───── MATERIAL TO PROCESS ─────

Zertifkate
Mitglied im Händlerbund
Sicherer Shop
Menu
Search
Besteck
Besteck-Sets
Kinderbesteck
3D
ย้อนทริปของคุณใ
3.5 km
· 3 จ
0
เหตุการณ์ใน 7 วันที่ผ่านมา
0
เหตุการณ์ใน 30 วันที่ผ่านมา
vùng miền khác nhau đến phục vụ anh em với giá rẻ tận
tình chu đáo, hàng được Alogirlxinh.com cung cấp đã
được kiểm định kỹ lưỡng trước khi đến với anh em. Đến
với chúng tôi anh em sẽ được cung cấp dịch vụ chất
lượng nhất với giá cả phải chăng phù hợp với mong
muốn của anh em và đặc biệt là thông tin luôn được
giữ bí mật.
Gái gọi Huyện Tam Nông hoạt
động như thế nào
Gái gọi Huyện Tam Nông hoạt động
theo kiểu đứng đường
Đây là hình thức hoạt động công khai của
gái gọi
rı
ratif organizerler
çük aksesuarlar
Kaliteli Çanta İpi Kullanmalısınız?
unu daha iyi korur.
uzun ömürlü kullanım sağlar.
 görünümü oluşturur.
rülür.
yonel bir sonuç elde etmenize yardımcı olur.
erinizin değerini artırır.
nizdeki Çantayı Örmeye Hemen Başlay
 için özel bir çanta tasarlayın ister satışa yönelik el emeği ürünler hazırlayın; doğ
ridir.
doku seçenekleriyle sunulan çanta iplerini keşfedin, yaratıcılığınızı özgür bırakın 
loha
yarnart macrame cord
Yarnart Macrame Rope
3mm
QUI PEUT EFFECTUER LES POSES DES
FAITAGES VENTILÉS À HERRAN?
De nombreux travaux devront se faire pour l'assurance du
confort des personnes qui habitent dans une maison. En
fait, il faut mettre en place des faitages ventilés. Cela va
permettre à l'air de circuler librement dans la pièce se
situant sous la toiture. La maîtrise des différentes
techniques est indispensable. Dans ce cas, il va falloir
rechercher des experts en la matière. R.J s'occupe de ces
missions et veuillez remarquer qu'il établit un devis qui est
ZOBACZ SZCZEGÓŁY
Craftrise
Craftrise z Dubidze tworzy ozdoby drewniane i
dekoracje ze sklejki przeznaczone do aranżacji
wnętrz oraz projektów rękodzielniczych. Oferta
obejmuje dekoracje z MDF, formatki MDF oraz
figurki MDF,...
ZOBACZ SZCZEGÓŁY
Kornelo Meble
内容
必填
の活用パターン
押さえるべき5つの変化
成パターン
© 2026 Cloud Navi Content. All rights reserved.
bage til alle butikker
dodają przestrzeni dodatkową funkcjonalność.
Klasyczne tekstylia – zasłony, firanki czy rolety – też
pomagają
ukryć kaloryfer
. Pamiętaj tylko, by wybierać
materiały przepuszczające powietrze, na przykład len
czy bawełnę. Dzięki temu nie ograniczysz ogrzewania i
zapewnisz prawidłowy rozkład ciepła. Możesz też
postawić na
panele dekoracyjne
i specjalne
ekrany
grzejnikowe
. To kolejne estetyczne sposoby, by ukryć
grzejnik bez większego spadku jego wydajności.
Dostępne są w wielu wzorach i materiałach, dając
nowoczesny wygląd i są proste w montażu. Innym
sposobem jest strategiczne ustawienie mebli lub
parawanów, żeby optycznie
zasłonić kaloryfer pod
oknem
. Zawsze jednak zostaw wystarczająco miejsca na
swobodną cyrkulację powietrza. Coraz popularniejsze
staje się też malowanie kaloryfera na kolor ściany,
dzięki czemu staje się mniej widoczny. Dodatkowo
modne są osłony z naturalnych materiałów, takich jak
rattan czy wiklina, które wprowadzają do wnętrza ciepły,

─────

Transcribe each record shown above, exactly.

Zertifkate
Mitglied im Händlerbund
Sicherer Shop
Menu
Search
Besteck
Besteck-Sets
Kinderbesteck
3D
ย้อนทริปของคุณใ
3.5 km
· 3 จ
0
เหตุการณ์ใน 7 วันที่ผ่านมา
0
เหตุการณ์ใน 30 วันที่ผ่านมา
vùng miền khác nhau đến phục vụ anh em với giá rẻ tận
tình chu đáo, hàng được Alogirlxinh.com cung cấp đã
được kiểm định kỹ lưỡng trước khi đến với anh em. Đến
với chúng tôi anh em sẽ được cung cấp dịch vụ chất
lượng nhất với giá cả phải chăng phù hợp với mong
muốn của anh em và đặc biệt là thông tin luôn được
giữ bí mật.
Gái gọi Huyện Tam Nông hoạt
động như thế nào
Gái gọi Huyện Tam Nông hoạt động
theo kiểu đứng đường
Đây là hình thức hoạt động công khai của
gái gọi
rı
ratif organizerler
çük aksesuarlar
Kaliteli Çanta İpi Kullanmalısınız?
unu daha iyi korur.
uzun ömürlü kullanım sağlar.
 görünümü oluşturur.
rülür.
yonel bir sonuç elde etmenize yardımcı olur.
erinizin değerini artırır.
nizdeki Çantayı Örmeye Hemen Başlay
 için özel bir çanta tasarlayın ister satışa yönelik el emeği ürünler hazırlayın; doğ
ridir.
doku seçenekleriyle sunulan çanta iplerini keşfedin, yaratıcılığınızı özgür bırakın 
loha
yarnart macrame cord
Yarnart Macrame Rope
3mm
QUI PEUT EFFECTUER LES POSES DES
FAITAGES VENTILÉS À HERRAN?
De nombreux travaux devront se faire pour l'assurance du
confort des personnes qui habitent dans une maison. En
fait, il faut mettre en place des faitages ventilés. Cela va
permettre à l'air de circuler librement dans la pièce se
situant sous la toiture. La maîtrise des différentes
techniques est indispensable. Dans ce cas, il va falloir
rechercher des experts en la matière. R.J s'occupe de ces
missions et veuillez remarquer qu'il établit un devis qui est
ZOBACZ SZCZEGÓŁY
Craftrise
Craftrise z Dubidze tworzy ozdoby drewniane i
dekoracje ze sklejki przeznaczone do aranżacji
wnętrz oraz projektów rękodzielniczych. Oferta
obejmuje dekoracje z MDF, formatki MDF oraz
figurki MDF,...
ZOBACZ SZCZEGÓŁY
Kornelo Meble
内容
必填
の活用パターン
押さえるべき5つの変化
成パターン
© 2026 Cloud Navi Content. All rights reserved.
bage til alle butikker
dodają przestrzeni dodatkową funkcjonalność.
Klasyczne tekstylia – zasłony, firanki czy rolety – też
pomagają
ukryć kaloryfer
. Pamiętaj tylko, by wybierać
materiały przepuszczające powietrze, na przykład len
czy bawełnę. Dzięki temu nie ograniczysz ogrzewania i
zapewnisz prawidłowy rozkład ciepła. Możesz też
postawić na
panele dekoracyjne
i specjalne
ekrany
grzejnikowe
. To kolejne estetyczne sposoby, by ukryć
grzejnik bez większego spadku jego wydajności.
Dostępne są w wielu wzorach i materiałach, dając
nowoczesny wygląd i są proste w montażu. Innym
sposobem jest strategiczne ustawienie mebli lub
parawanów, żeby optycznie
zasłonić kaloryfer pod
oknem
. Zawsze jednak zostaw wystarczająco miejsca na
swobodną cyrkulację powietrza. Coraz popularniejsze
staje się też malowanie kaloryfera na kolor ściany,
dzięki czemu staje się mniej widoczny. Dodatkowo
modne są osłony z naturalnych materiałów, takich jak
rattan czy wiklina, które wprowadzają do wnętrza ciepły,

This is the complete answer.